Natürlich wollte ich von Urs, der zur Zeit des Flugzeugabsturzes Mediensprecher der Swissair war, wissen, wie lange er denn recherchiert hat: «Das ist ein Buch mit einer sehr schweren Schwangerschaft und langen Reifezeit», habe ich zur Antwort bekommen. Und ich lasse ihn hier gleich weiter zu Wort kommen:

«Begonnen habe ich rasant im Jahre 1998 während der Ereignisse nach dem Absturz und bewegte mich auf allen Schauplätzen, in Kanada natürlich mehrmals. Einen frühen Dämpfer bekam ich in den USA, als mich US-Anwälte daran zu hindern begannen, mit amerikanischen Zeugen und Angehörigen zu sprechen. Aus der kurzen Pause wurde eine längere.

Dann kamen noch vier unvorhergesehene Buchprojekte dazwischen. Vor einigen Jahren war für mich die Zeit dann aber reif und der Abstand gross genug, um den Faden wieder aufzunehmen und das Werk zu vollenden. Insgesamt machte ich viele hundert Interviews und führte zahllose inoffizielle Gespräche. Das recherchierte Material umfasste nicht einige Notizbüchlein, sondern volle zwölf Bundesordner!
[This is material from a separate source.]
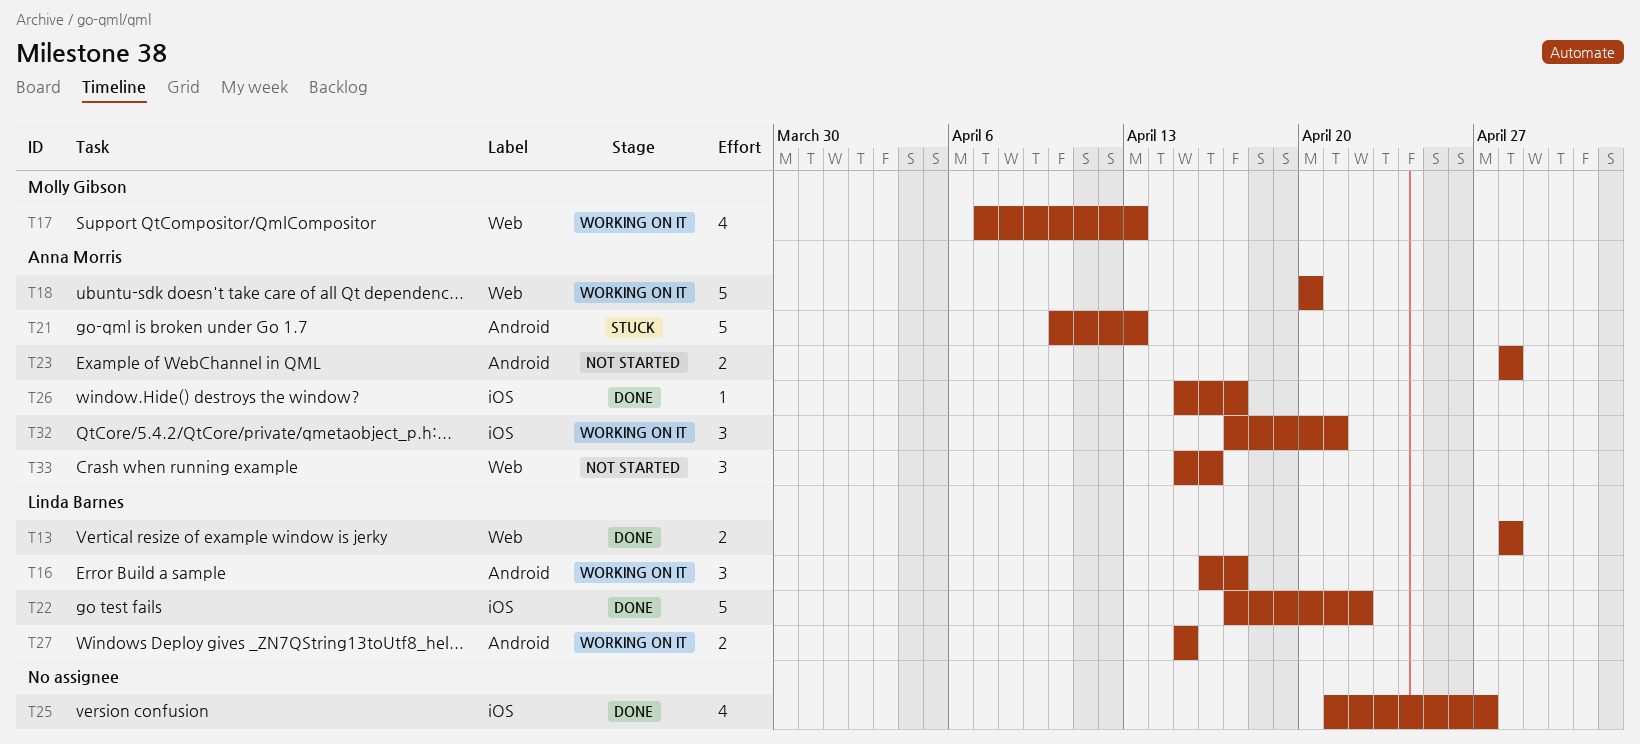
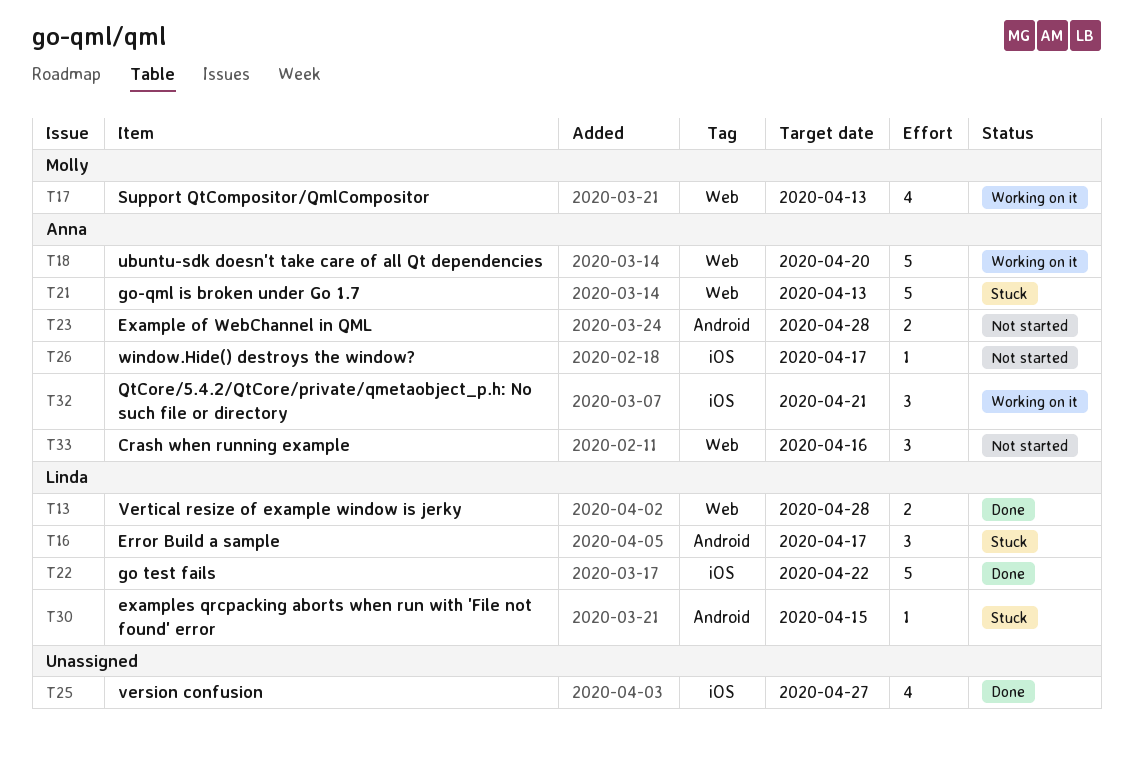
T16, status: Working on it -> Stuck
T21, label: Android -> Web
T26, status: Done -> Not started
T27: present -> none
T30: none -> present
Natürlich hätte es noch zahllose weitere Einzelstorys gegeben, doch letztlich muss man immer eine Auswahl treffen, um nicht zu überborden.

Ein Grossinspirator zu diesem Buch war übrigens Thornton Wilder mit seiner «Die Brücke von San Luiz Rey», der sich mit der Schicksalshaftigkeit der Menschen beschäftigte, die Opfer des Einsturzes einer jahrhundertealten Brücke wurden. Als ich mit meinem Buch begann, dachte ich, dass dieses vielleicht zu meinem reifsten werden könnte. Ob das gelungen ist, müssen die Leserinnen und Leser entscheiden.»

Meine Meinung
Von allen Büchern von Urs von Schroeder – im Speziellen erwähnen möchte ich sein humorvolles Buch «Tango auf Packeis» – finde ich sein aktuelles Werk wirklich sehr, sehr beeindruckend. Ja, man kann es durchaus eine reife Leistung nennen! Aber nur die Zukunft wird weisen, ob er nicht ein noch reiferes Buch schreibt…

Kurz gefasst: Für mich liest sich «Im Strudel einer Katastrophe» so spannend wie ein Krimi, so mitnehmend wie ein Roman und so informativ wie eine Dokumentation.

BUCHINFOS

Titel: Im Strudel einer Katastrophe. Das Unglück von Halifax und seine Folgen.